The report describes significant internal resistance to Musk's ambitious goals for the technology. Disagreement about deadlines and "design and marketing decisions" has caused friction within Tesla, according to the WSJ report, which also implies that it has led to several employee resignations from the team working on Autopilot, the driver-assist system Tesla plans to use a stepping stone to fully-autonomous driving.

According to the report, the Autopilot team "has lost at least 10 engineers and four top managers" in recent months. That included the director of the Autopilot team, who left in June after less than six months in the job, according to the WSJ. Tesla told the paper that it has simply been losing engineers to other tech companies in a competitive job market.

A similar situation existed when Autopilot launched in October 2015, the report said. A week before the launch, Evan Nakano, an engineer working on the system, warned that it wasn't ready. In a subsequent resignation letter, Nakano wrote about "reckless decision making that has potentially put customer lives at risk," according to the WSJ.

Since the launch of Autopilot, Tesla has been fairly upfront about the limitations of the system. At the 2015 launch, Musk advised that the system should only be used on highways with clear lane markings, in good weather. After a fatal crash in May 2016, Tesla added safeguards to ensure drivers were using the system properly. The system will now disengage if the driver takes their hands off the wheel for too long.
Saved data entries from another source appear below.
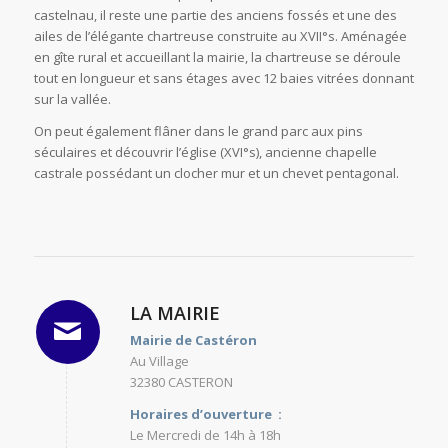
castelnau, il reste une partie des anciens fossés et une des
ailes de l’élégante chartreuse construite au XVII°s. Aménagée
en gîte rural et accueillant la mairie, la chartreuse se déroule
tout en longueur et sans étages avec 12 baies vitrées donnant
sur la vallée.
On peut également flâner dans le grand parc aux pins
séculaires et découvrir l’église (XVI°s), ancienne chapelle
castrale possédant un clocher mur et un chevet pentagonal.
LA MAIRIE
Mairie de Castéron
Au Village
32380 CASTERON
Horaires d’ouverture :
Le Mercredi de 14h à 18h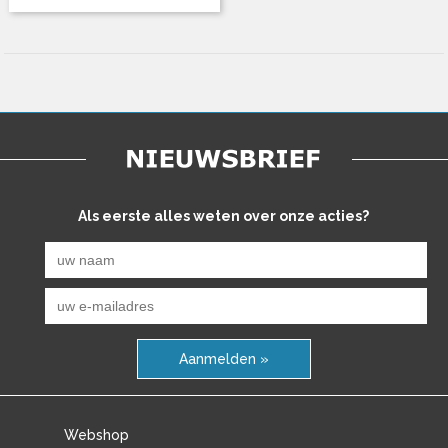
Als eerste alles weten over onze acties?
Aanmelden »
Webshop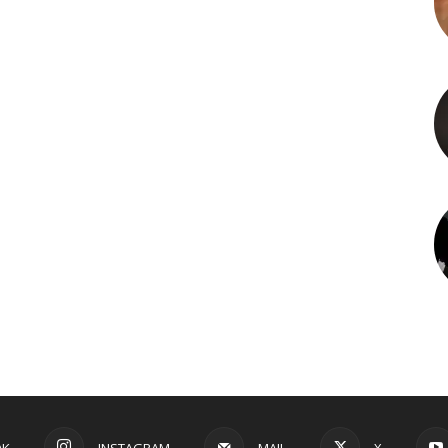
OK
INSTAGRAM
MAIL
X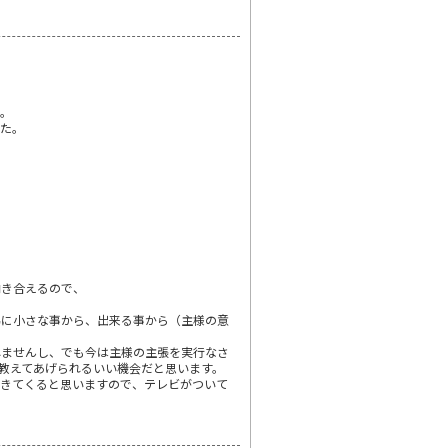
た。
した。
向き合えるので、
為に小さな事から、出来る事から（主様の意
れませんし、でも今は主様の主張を実行なさ
教えてあげられるいい機会だと思います。
てきてくると思いますので、テレビがついて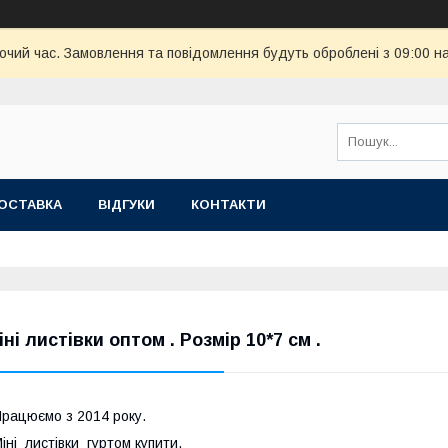
бочий час. Замовлення та повідомлення будуть оброблені з 09:00 н
ОСТАВКА
ВІДГУКИ
КОНТАКТИ
іні листівки оптом . Розмір 10*7 см .
рацюємо з 2014 року.
іні листівки гуртом купити.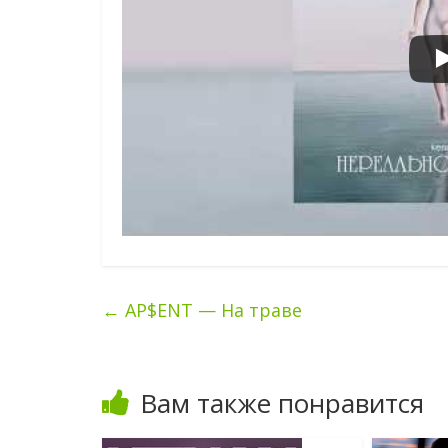
←
AP$ENT — На траве
Вам также понравится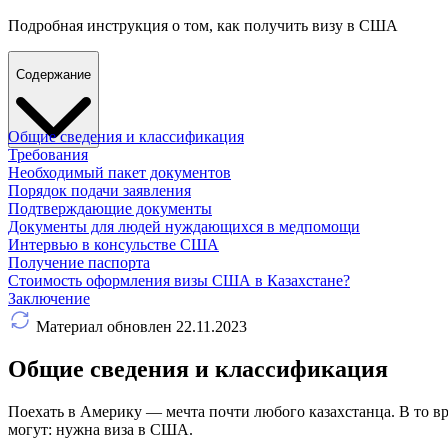
Подробная инструкция о том, как получить визу в США
Содержание
Общие сведения и классификация
Требования
Необходимый пакет документов
Порядок подачи заявления
Подтверждающие документы
Документы для людей нуждающихся в медпомощи
Интервью в консульстве США
Получение паспорта
Стоимость оформления визы США в Казахстане?
Заключение
Материал обновлен 22.11.2023
Общие сведения и классификация
Поехать в Америку — мечта почти любого казахстанца. В то в
могут: нужна
виза в США
.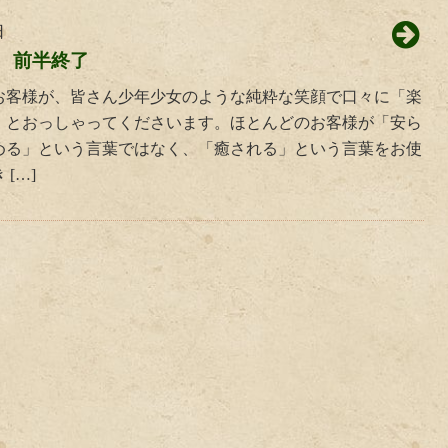
日
9 前半終了
お客様が、皆さん少年少女のような純粋な笑顔で口々に「楽
」とおっしゃってくださいます。ほとんどのお客様が「安ら
める」という言葉ではなく、「癒される」という言葉をお使
[…]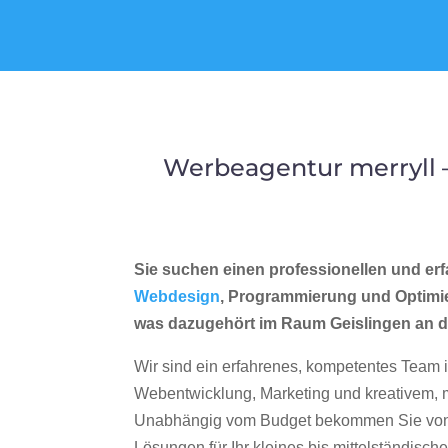
Werbeagentur merryll 
Sie suchen einen professionellen und erf
Webdesign
, Programmierung und Optimi
was dazugehört im Raum Geislingen an d
Wir sind ein erfahrenes, kompetentes Team 
Webentwicklung, Marketing und kreativem
Unabhängig vom Budget bekommen Sie von 
Lösungen für Ihr kleines bis mittelständisc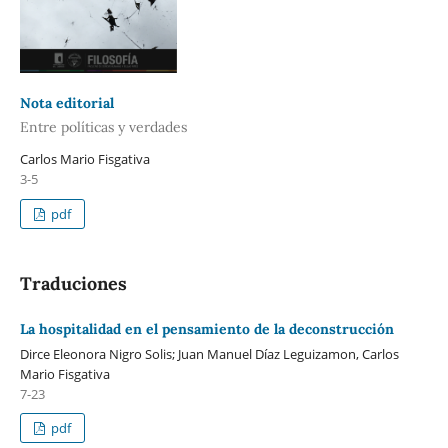
Nota editorial
Entre políticas y verdades
Carlos Mario Fisgativa
3-5
pdf
Traduciones
La hospitalidad en el pensamiento de la deconstrucción
Dirce Eleonora Nigro Solis; Juan Manuel Díaz Leguizamon, Carlos
Mario Fisgativa
7-23
pdf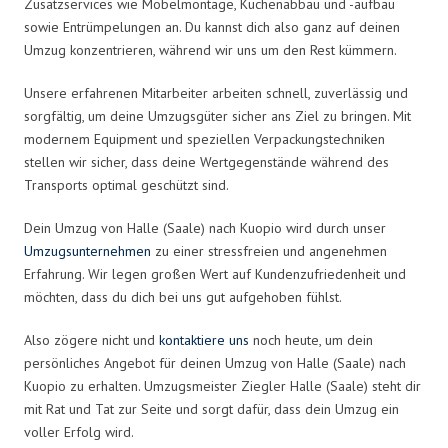
Zusatzservices wie Möbelmontage, Küchenabbau und -aufbau
sowie Entrümpelungen an. Du kannst dich also ganz auf deinen
Umzug konzentrieren, während wir uns um den Rest kümmern.
Unsere erfahrenen Mitarbeiter arbeiten schnell, zuverlässig und
sorgfältig, um deine Umzugsgüter sicher ans Ziel zu bringen. Mit
modernem Equipment und speziellen Verpackungstechniken
stellen wir sicher, dass deine Wertgegenstände während des
Transports optimal geschützt sind.
Dein Umzug von Halle (Saale) nach Kuopio wird durch unser
Umzugsunternehmen
zu einer stressfreien und angenehmen
Erfahrung. Wir legen großen Wert auf Kundenzufriedenheit und
möchten, dass du dich bei uns gut aufgehoben fühlst.
Also zögere nicht und
kontaktiere uns
noch heute, um dein
persönliches Angebot für deinen Umzug von Halle (Saale) nach
Kuopio zu erhalten. Umzugsmeister Ziegler Halle (Saale) steht dir
mit Rat und Tat zur Seite und sorgt dafür, dass dein Umzug ein
voller Erfolg wird.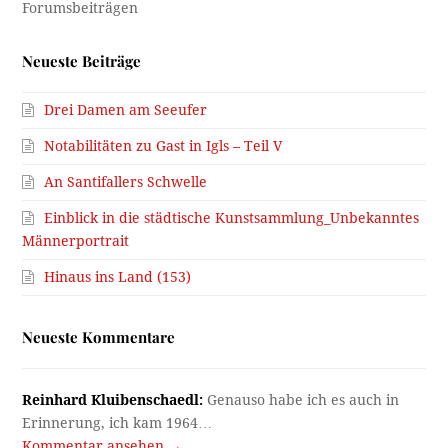
Neueste Beiträge
Drei Damen am Seeufer
Notabilitäten zu Gast in Igls – Teil V
An Santifallers Schwelle
Einblick in die städtische Kunstsammlung_Unbekanntes
Männerportrait
Hinaus ins Land (153)
Neueste Kommentare
Reinhard Kluibenschaedl:
Genauso habe ich es auch in
Erinnerung, ich kam 1964…
Kommentar ansehen →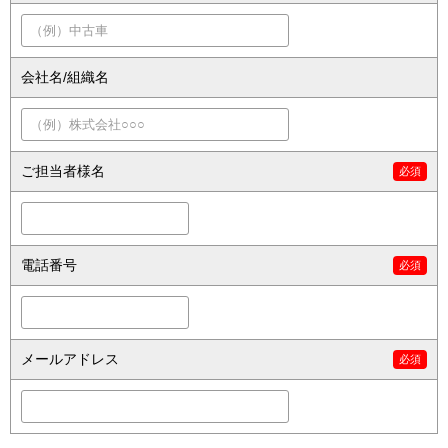
会社名/組織名
ご担当者様名
電話番号
メールアドレス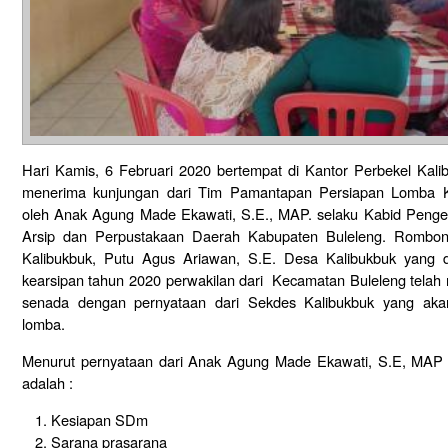
Hari Kamis, 6 Februari 2020 bertempat di Kantor Perbekel Kal
menerima kunjungan dari Tim Pamantapan Persiapan Lomba K
oleh Anak Agung Made Ekawati, S.E., MAP. selaku Kabid Penge
Arsip dan Perpustakaan Daerah Kabupaten Buleleng. Rombong
Kalibukbuk, Putu Agus Ariawan, S.E. Desa Kalibukbuk yang d
kearsipan tahun 2020 perwakilan dari Kecamatan Buleleng telah m
senada dengan pernyataan dari Sekdes Kalibukbuk yang aka
lomba.
Menurut pernyataan dari Anak Agung Made Ekawati, S.E, MAP s
adalah :
Kesiapan SDm
Sarana prasarana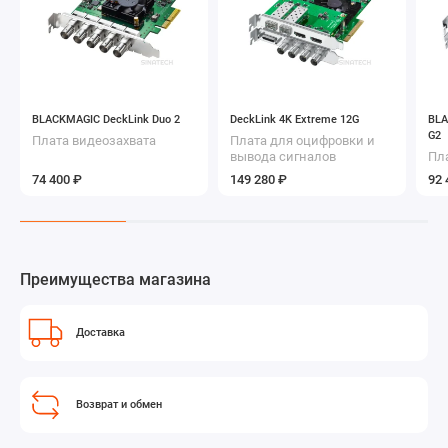
BLACKMAGIC DeckLink Duo 2
DeckLink 4K Extreme 12G
BLA
G2
Плата видеозахвата
Плата для оцифровки и
вывода сигналов
Пл
SD/HD/2K/4K
си
74 400 ₽
149 280 ₽
92 
Преимущества магазина
Доставка
Возврат и обмен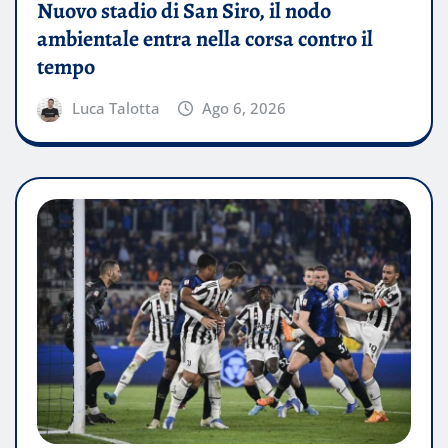
Nuovo stadio di San Siro, il nodo
ambientale entra nella corsa contro il
tempo
Luca Talotta
Ago 6, 2026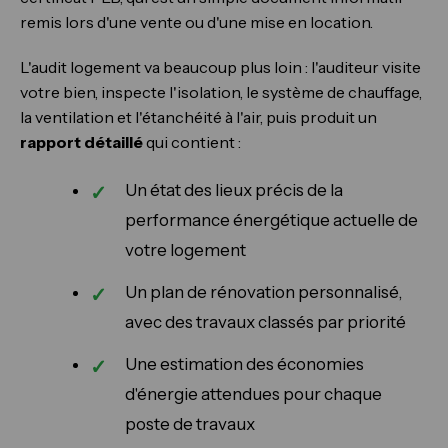
remis lors d'une vente ou d'une mise en location.
L'audit logement va beaucoup plus loin : l'auditeur visite
votre bien, inspecte l'isolation, le système de chauffage,
la ventilation et l'étanchéité à l'air, puis produit un
rapport détaillé
qui contient :
Un état des lieux précis de la
performance énergétique actuelle de
votre logement
Un plan de rénovation personnalisé,
avec des travaux classés par priorité
Une estimation des économies
d'énergie attendues pour chaque
poste de travaux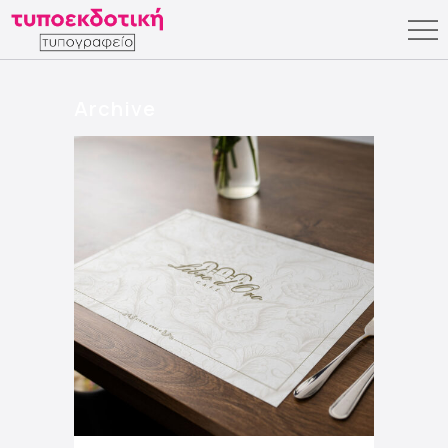
Archive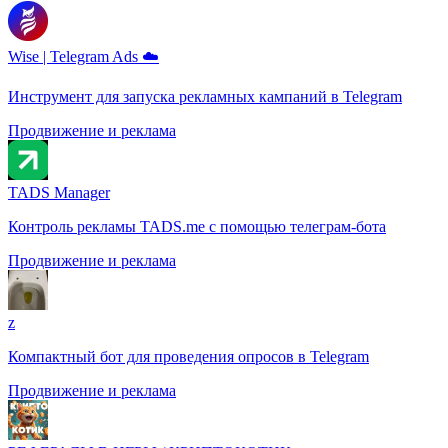
Wise | Telegram Ads ☁️
Инструмент для запуска рекламных кампаний в Telegram
Продвижение и реклама
TADS Manager
Контроль рекламы TADS.me с помощью телеграм-бота
Продвижение и реклама
z
Компактный бот для проведения опросов в Telegram
Продвижение и реклама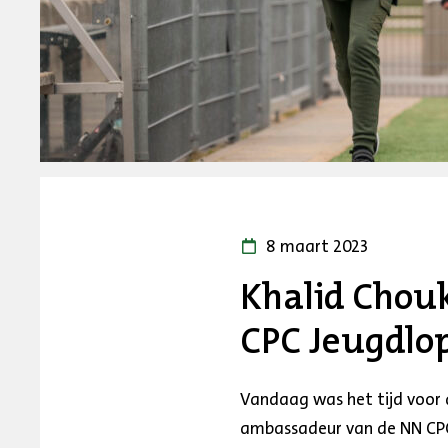
8 maart 2023
Khalid Chouk
CPC Jeugdlo
Vandaag was het tijd voor 
ambassadeur van de NN CPC 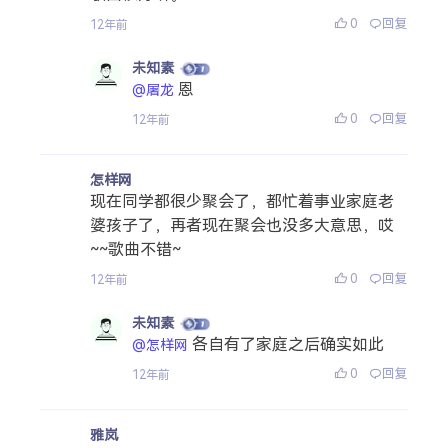
0
回复
12年前
未知素
恩
@屠龙
0
回复
12年前
怎样网
现在同学都很少聚会了，都忙着事业家庭老
婆孩子了，再者现在聚会也没多大意思，哎
~~歌曲不错~
0
回复
12年前
未知素
各自有了家庭之后确实如此
@怎样网
0
回复
12年前
雅岚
But there is a big gap between the current Autopilot system and fully-autonomous driving, one Musk hopes to bridge with essentially the same hardware. While other companies integrate lidar with their self-driving cars, Musk has insisted that cameras and radar alone can do the job. The Tesla website mentions future autonomous driving capability, but with a disclaimer that "self-driving functionality is dependent on upon extensive software validation and regulatory approval, which may vary widely by jurisdiction."

While multiple automakers promise self-driving cars in the near future, Tesla is among the most ambitious. Saying that cars on the road today can be made autonomous with software updates is a bold claim. It's not surprising that this claim has attracted skepticism, both inside and outside the company.